Ne serait-il pas mieux venu de déplacer ces futurs reproducteurs vers le seul parc de Planckendael, où ils disposeraient à tout le moins d'un peu plus d'espace, de bains de boue et de gazon ?
Et qu'en est-il de leurs activités ?
Qu'a-t-on prévu pour ces malheureux ne souffrent pas d'un ennui pesant comme tous leurs homologues coincés dans un petit enclos ? Des jeux, des menus travaux d'entretien, des promenades, des séances de dessins ou de peinture ont-ils été envisagés ?
A quoi va-t-on les occuper ?
Il est assez paradoxal de constater que les delphinariums prétendent au statut de zoos tout en imposant à leurs dauphins des numéros de cirque, au prétexte que ces mammifères marins sont trop intelligents pour ne rien faire.

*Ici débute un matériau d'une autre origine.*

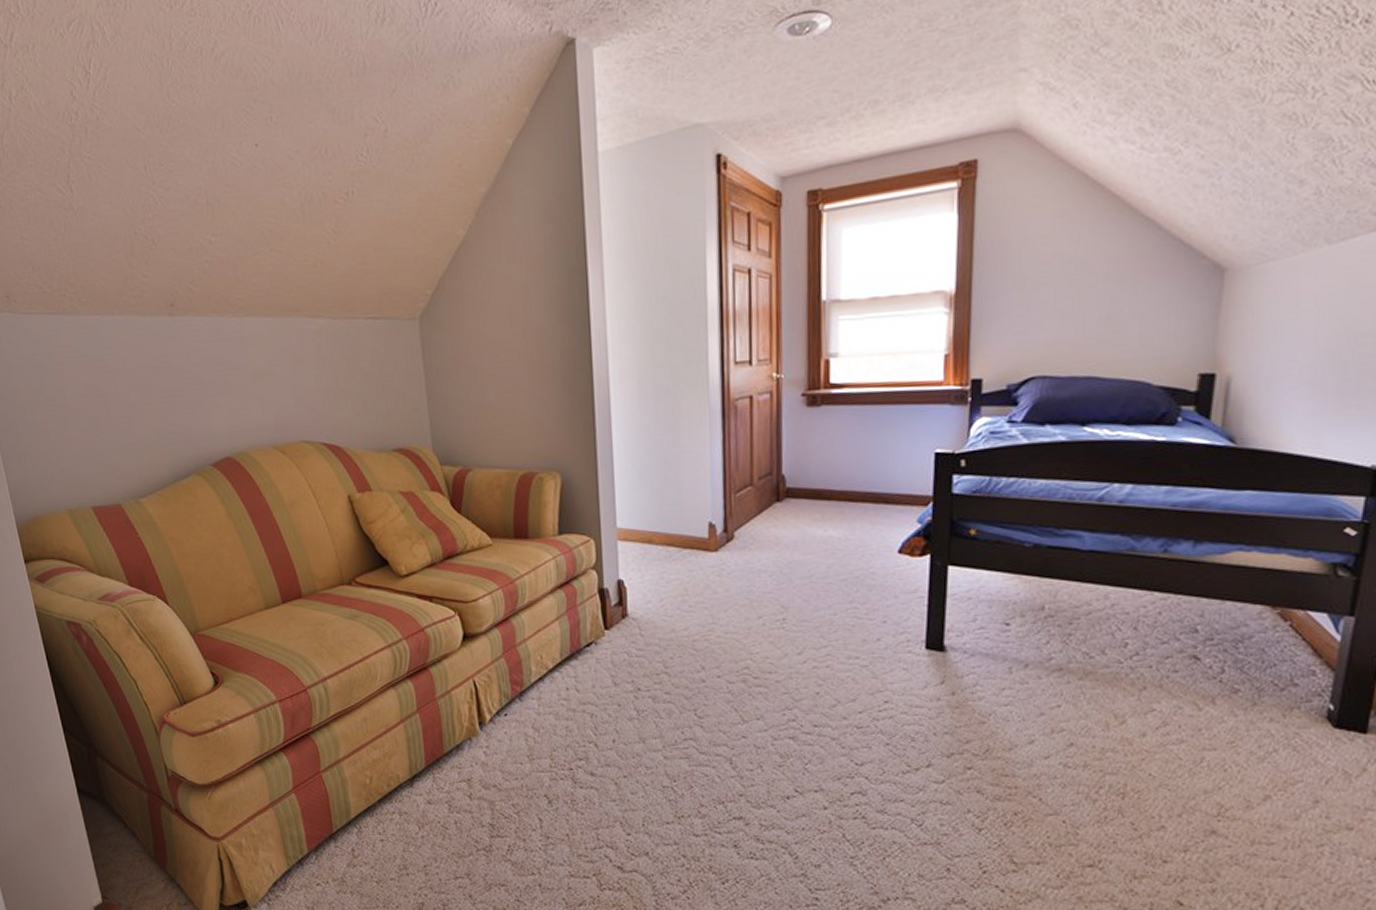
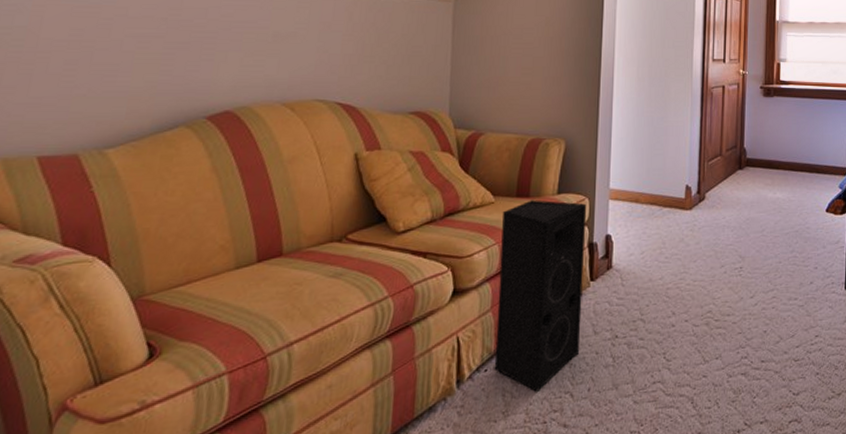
speaker: none [501,541,600,739] -> present [494,200,587,392]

Sans shows, ils mourraient d'ennui, paraît-il. (Il serait plus juste de dire qu'ils sont expressément soumis au pire ennui pour les forcer à faire des shows, mais bon.. )
Et les éléphants ? Les tigres ? Les chimpanzés ? Sont-ils stupides au point de pouvoir ne rien faire tout au long de la journée, comme des poissons rouges en bocal ?
Si les éléphants doivent vraiment être gardés sous cloche et protégés de l'expansion humaine par les pays occidentaux, que ce soit alors dans des refuges dignes de les recevoir, tel ce vaste sanctuaire du Tennessee.
Ce n'est en effet qu'en de tels lieux que ces mammifères dotés d'une extrême intelligence peuvent vivre une vraie vie d'éléphants, non pas comme des images d'Épinal figées derrière le mur d'un enclos, non pas comme des réservoirs de génomes intéressants qu'il convient de préserver dans une sorte d'herbier des espèces disparues, mais bien comme des PERSONNES, des êtres conscients, intelligents, doux, drôles et bons, qui ont parfaitement le droit d'élever leurs enfants dans le respect de leurs propres traditions et de leurs cultures multimillénaires.